D'après Maupassant
Elle avait vécu en province jusqu’ici
Sans avoir rien connu de la vie
Sinon ces occupations régulières
Qui constituent le bonheur des ménagères.
Elle voulut donc monter à Paris
Où elle se fit inviter par des amis.
Dans une boutique parisienne,
Elle vit toutes sortes de porcelaines.
Elle entendit le marchand
Dire à un monsieur élégant :
-Hier, j’ai vendu à M. Alexandre Dumas
Deux vases de Chine. Et si M. Zola
Voyait ce pique-fleurs,
Il s’en portrait acquéreur.
Elle s’approcha :-Vous êtes bien achalandé.
J’ai vu Monsieur regarder
Cette bien jolie statuette.
Il n’y a pas d’étiquette.
Quel est son prix ?
Le marchand répliqua surpris :
-Quinze cent francs.
-Je la prends.
Une femme qui
Peut mettre un tel prix
N’est pas la première venue.
Le dandy se retourna,
La regarda, la détailla.
Elle avait reconnu
Jean M., écrivain réputé
-Je l’ai achetée parce qu’elle vous plaisait
L’homme sourit, visiblement flatté :
-Vous me connaissez ?
Elle lui dit toute son admiration.
Parler à une personne aussi importante
Lui donnait une grande satisfaction.
Elle cita ses œuvres, fut éloquente.
-Permettez-moi de vous offrir
Cette statuette en souvenir
D’une femme qui vous admire passionnément
Et que vous n’aurez vu juste qu’un instant.
Il refusa. Elle insista
Il résista.
Alors, elle demanda au vendeur
L’adresse du célèbre auteur
-Je vais vous la livrer de ce pas !
Il la rattrapa.
Dans le fiacre, il s’assit à son côté
Elle continuait d’insister.
Il refusait toujours le cadeau.
Alors, elle proposa bientôt :
Je vais vous le laisser
Si vous obéissez
À toutes mes volontés.
La condition de l’entêtée
L’amusa tant qu’il accepta.
-À cette heure-ci que faites-vous ?
-Je me promène, et vous ?
-Alors…au Bois ! Ils partirent. Le soir tomba.

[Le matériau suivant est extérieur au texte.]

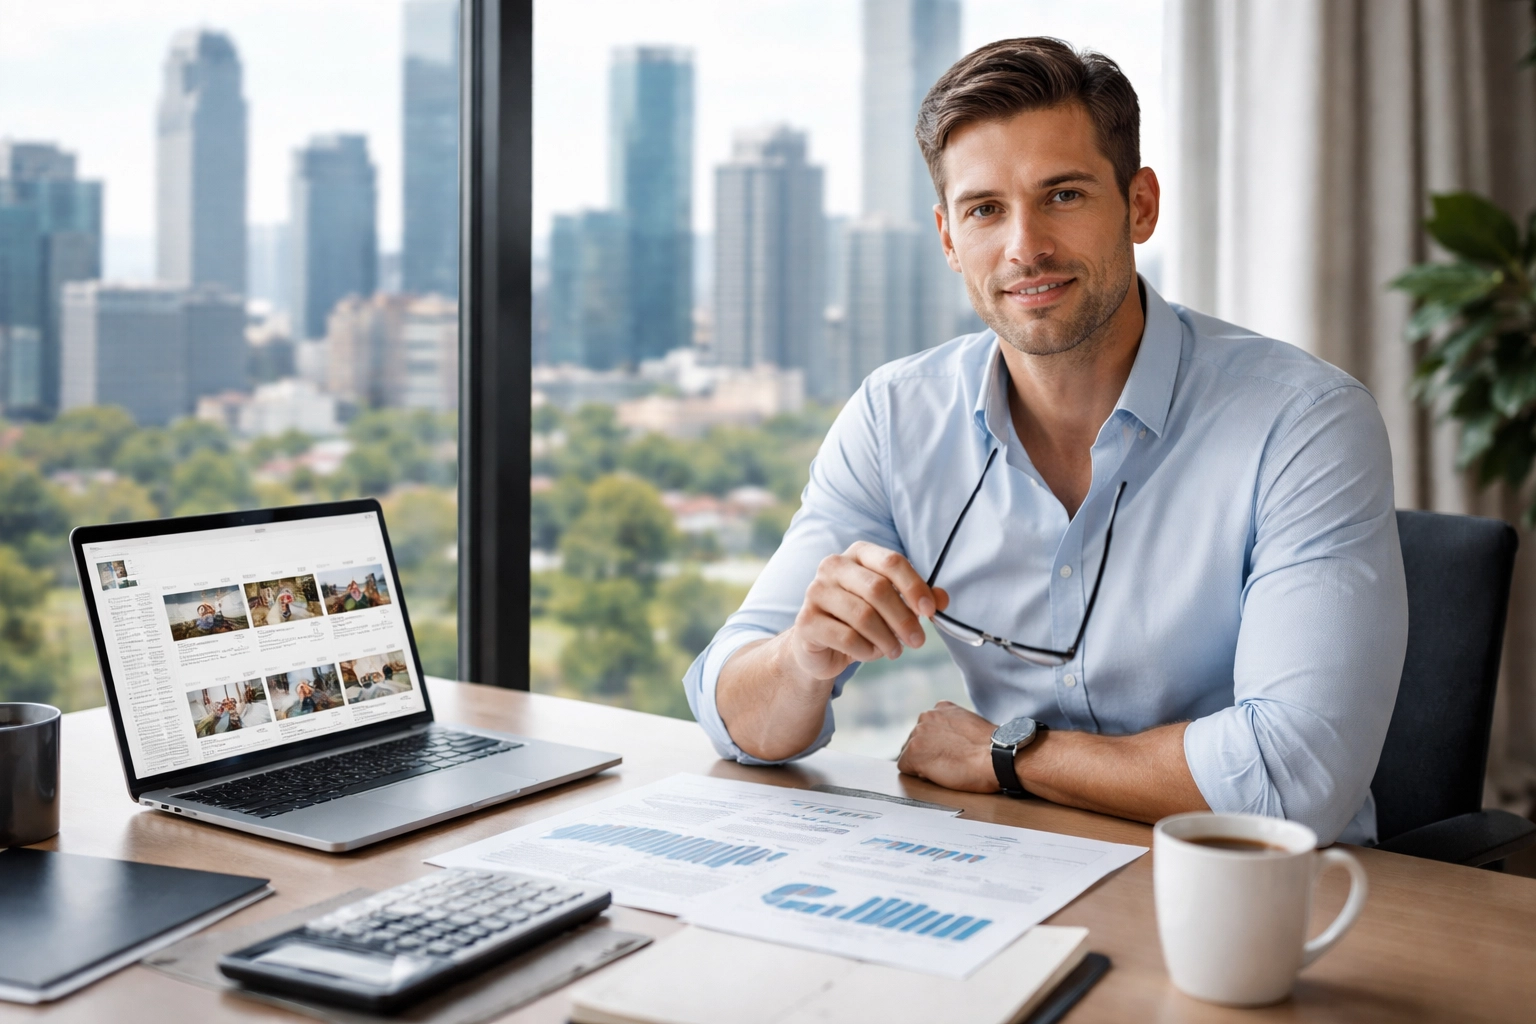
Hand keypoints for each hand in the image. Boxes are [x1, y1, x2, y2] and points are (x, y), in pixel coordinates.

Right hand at [784, 541, 948, 681]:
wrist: (821, 646)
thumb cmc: (861, 620)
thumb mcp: (893, 607)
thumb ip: (918, 600)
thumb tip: (942, 600)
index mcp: (858, 554)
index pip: (892, 562)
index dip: (914, 586)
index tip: (930, 611)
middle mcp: (833, 566)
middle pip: (878, 589)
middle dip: (904, 619)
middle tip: (918, 642)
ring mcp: (815, 591)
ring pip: (863, 616)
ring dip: (886, 639)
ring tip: (894, 651)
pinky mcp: (806, 621)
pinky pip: (846, 638)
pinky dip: (865, 650)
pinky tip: (869, 653)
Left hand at [897, 701, 1003, 792]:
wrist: (997, 757)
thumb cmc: (992, 747)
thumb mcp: (971, 725)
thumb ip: (954, 728)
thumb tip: (949, 742)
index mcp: (942, 708)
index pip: (928, 728)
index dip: (937, 745)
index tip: (950, 752)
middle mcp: (926, 716)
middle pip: (916, 740)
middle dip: (927, 753)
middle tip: (949, 763)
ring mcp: (918, 734)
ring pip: (909, 753)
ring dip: (922, 763)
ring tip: (945, 769)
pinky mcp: (913, 753)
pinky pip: (905, 767)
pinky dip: (918, 775)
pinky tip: (938, 776)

-À cette heure, que faites-vous ?
-Je prends l’absinthe.
Et vous ?
-Allons prendre l’absinthe !
Au Café du Lac ils entrèrent.
Il y rencontra des confrères.
Il les lui présenta.
Le temps passait ; elle demanda :
-Est-ce l’heure de votre dîner ?
Si oui, allons dîner !
Ils dînèrent. –Et après, que faites-vous ?
-Je vais parfois au théâtre,
J’avoue.
-Eh bien, allons au théâtre !
La représentation finie, elle dit :
-Que faites-vous à cette heure-ci ?
-Mais…mais…je rentre chez moi.
Elle fut prise d’un certain émoi
Mais se reprit :-Allons chez vous !
Elle voulait aller jusqu’au bout.
Arrivés, elle se déshabilla,
Se glissa
Dans le lit
Et attendit.
Mais lui n’ayant pas saisi
S’endormit.
À l’aube, il s’éveilla :
-Pourquoi avez-vous fait tout ça ?
Je n’ai pas compris.
Elle répondit doucement :
-J’ai voulu connaître la vie,
Tout simplement… !
Connais le monde, et sais le tolérer
Pour en jouir, il le faut effleurer.